* [TASK DIRECTIONS] An exact copy of all the data is the required output.
====== INFORMATION SHOWN
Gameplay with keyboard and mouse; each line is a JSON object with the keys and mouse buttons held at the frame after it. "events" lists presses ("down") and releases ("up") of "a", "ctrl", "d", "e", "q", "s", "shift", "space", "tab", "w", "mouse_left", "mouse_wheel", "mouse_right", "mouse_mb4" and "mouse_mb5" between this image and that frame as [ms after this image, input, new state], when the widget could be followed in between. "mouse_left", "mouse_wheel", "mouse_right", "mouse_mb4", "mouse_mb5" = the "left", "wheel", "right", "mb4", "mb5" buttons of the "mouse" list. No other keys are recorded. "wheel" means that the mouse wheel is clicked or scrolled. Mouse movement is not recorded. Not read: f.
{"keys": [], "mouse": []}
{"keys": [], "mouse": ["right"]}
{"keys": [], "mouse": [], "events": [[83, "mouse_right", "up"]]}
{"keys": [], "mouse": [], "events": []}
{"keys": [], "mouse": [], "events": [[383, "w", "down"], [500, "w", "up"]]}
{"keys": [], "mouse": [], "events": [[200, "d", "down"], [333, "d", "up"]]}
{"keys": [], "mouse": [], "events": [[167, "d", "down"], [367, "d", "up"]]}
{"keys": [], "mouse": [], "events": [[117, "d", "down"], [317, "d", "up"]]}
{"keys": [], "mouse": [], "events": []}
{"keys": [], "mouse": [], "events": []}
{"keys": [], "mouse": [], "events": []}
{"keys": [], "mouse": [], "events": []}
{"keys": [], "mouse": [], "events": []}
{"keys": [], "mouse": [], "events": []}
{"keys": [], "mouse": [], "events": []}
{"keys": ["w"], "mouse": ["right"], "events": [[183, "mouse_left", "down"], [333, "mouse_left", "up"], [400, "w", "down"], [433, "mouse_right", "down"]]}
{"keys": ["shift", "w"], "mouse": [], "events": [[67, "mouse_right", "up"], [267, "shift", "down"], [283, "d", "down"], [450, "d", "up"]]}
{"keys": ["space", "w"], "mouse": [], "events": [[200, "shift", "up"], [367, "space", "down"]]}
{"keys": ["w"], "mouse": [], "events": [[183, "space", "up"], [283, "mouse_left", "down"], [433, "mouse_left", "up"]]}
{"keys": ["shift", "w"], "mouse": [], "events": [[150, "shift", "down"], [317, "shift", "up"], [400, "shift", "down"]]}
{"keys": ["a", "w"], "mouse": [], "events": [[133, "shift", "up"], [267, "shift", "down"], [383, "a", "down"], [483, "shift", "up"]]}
============
* [EXERCISE RESULT]
Gameplay with keyboard and mouse; each line is a JSON object with the keys and mouse buttons held at the frame after it. "events" lists presses ("down") and releases ("up") of "a", "ctrl", "d", "e", "q", "s", "shift", "space", "tab", "w", "mouse_left", "mouse_wheel", "mouse_right", "mouse_mb4" and "mouse_mb5" between this image and that frame as [ms after this image, input, new state], when the widget could be followed in between. "mouse_left", "mouse_wheel", "mouse_right", "mouse_mb4", "mouse_mb5" = the "left", "wheel", "right", "mb4", "mb5" buttons of the "mouse" list. No other keys are recorded. "wheel" means that the mouse wheel is clicked or scrolled. Mouse movement is not recorded. Not read: f.
{"keys": [], "mouse": []}
{"keys": [], "mouse": ["right"]}
{"keys": [], "mouse": [], "events": [[83, "mouse_right", "up"]]}
{"keys": [], "mouse": [], "events": []}
{"keys": [], "mouse": [], "events": [[383, "w", "down"], [500, "w", "up"]]}
{"keys": [], "mouse": [], "events": [[200, "d", "down"], [333, "d", "up"]]}
{"keys": [], "mouse": [], "events": [[167, "d", "down"], [367, "d", "up"]]}
{"keys": [], "mouse": [], "events": [[117, "d", "down"], [317, "d", "up"]]}
{"keys": [], "mouse": [], "events": []}
{"keys": [], "mouse": [], "events": []}
{"keys": [], "mouse": [], "events": []}
{"keys": [], "mouse": [], "events": []}
{"keys": [], "mouse": [], "events": []}
{"keys": [], "mouse": [], "events": []}
{"keys": [], "mouse": [], "events": []}
{"keys": ["w"], "mouse": ["right"], "events": [[183, "mouse_left", "down"], [333, "mouse_left", "up"], [400, "w", "down"], [433, "mouse_right", "down"]]}
{"keys": ["shift", "w"], "mouse": [], "events": [[67, "mouse_right", "up"], [267, "shift", "down"], [283, "d", "down"], [450, "d", "up"]]}
{"keys": ["space", "w"], "mouse": [], "events": [[200, "shift", "up"], [367, "space", "down"]]}
{"keys": ["w"], "mouse": [], "events": [[183, "space", "up"], [283, "mouse_left", "down"], [433, "mouse_left", "up"]]}
{"keys": ["shift", "w"], "mouse": [], "events": [[150, "shift", "down"], [317, "shift", "up"], [400, "shift", "down"]]}
{"keys": ["a", "w"], "mouse": [], "events": [[133, "shift", "up"], [267, "shift", "down"], [383, "a", "down"], [483, "shift", "up"]]}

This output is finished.